Aim of the task:
In the entries that follow, the line with "fruit bowl: present" opens the range and the line with "pouf: present [897,732,1036,810]" closes it; repeat that range exactly, both lines included.

*** Exercise data ***

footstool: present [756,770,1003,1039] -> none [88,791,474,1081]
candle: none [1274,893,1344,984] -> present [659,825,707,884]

***
*** Exercise data ***

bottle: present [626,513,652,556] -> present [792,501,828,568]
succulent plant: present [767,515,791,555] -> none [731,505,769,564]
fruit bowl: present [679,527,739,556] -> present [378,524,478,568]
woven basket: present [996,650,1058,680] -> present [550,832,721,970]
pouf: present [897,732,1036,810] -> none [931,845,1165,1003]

***
*** Exercise data ***

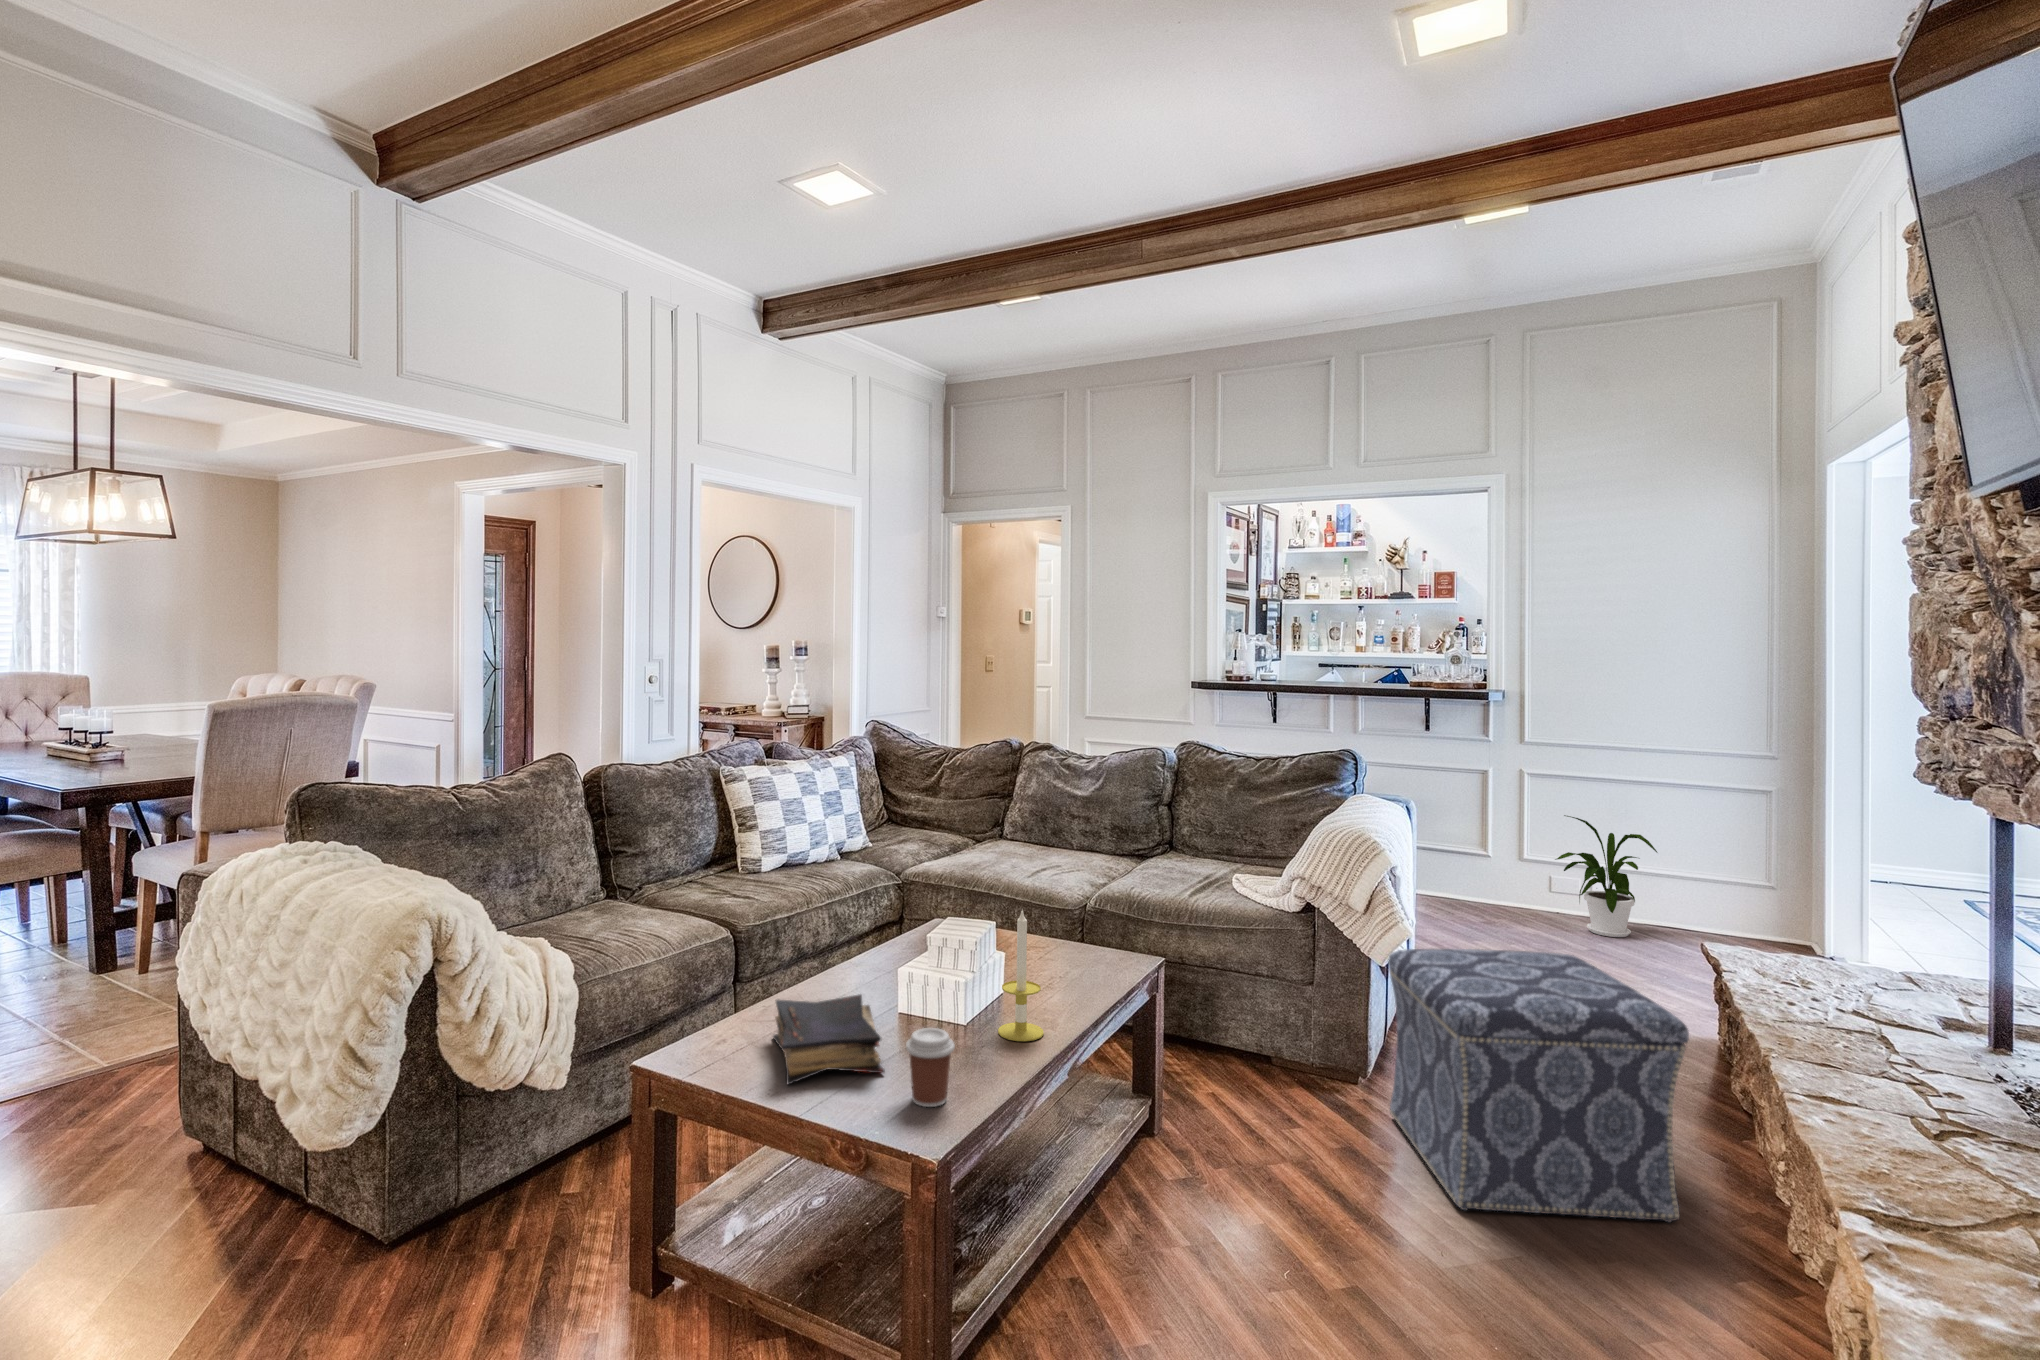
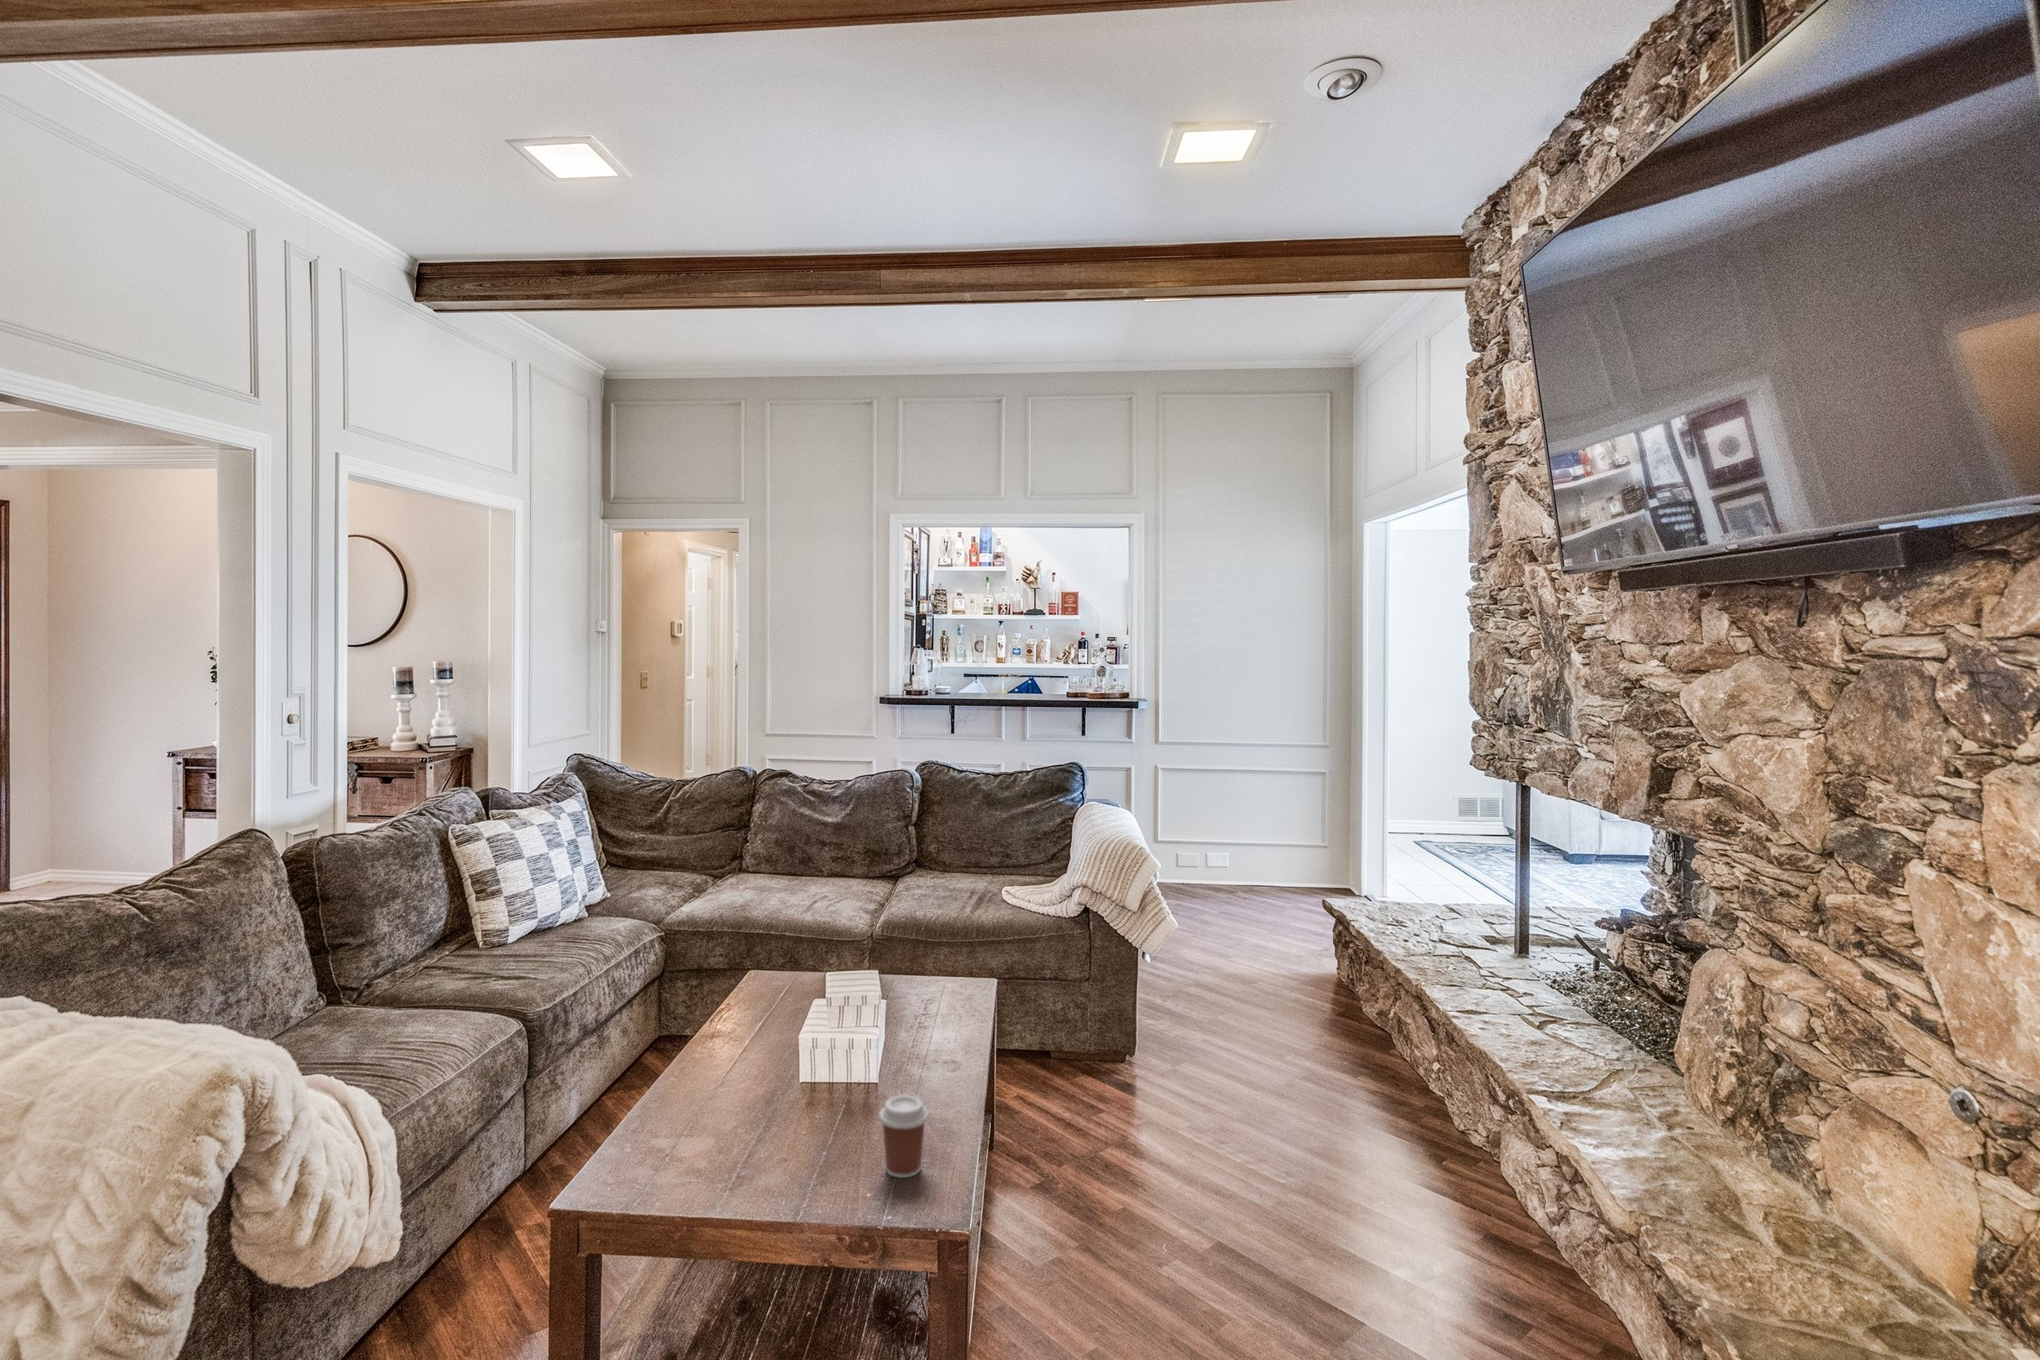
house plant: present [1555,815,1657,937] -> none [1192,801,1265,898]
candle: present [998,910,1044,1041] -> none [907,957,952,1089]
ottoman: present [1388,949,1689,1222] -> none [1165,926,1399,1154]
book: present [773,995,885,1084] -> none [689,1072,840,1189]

***

Exercise output:
fruit bowl: present [679,527,739,556] -> present [378,524,478,568]
woven basket: present [996,650,1058,680] -> present [550,832,721,970]
pouf: present [897,732,1036,810] -> none [931,845,1165,1003]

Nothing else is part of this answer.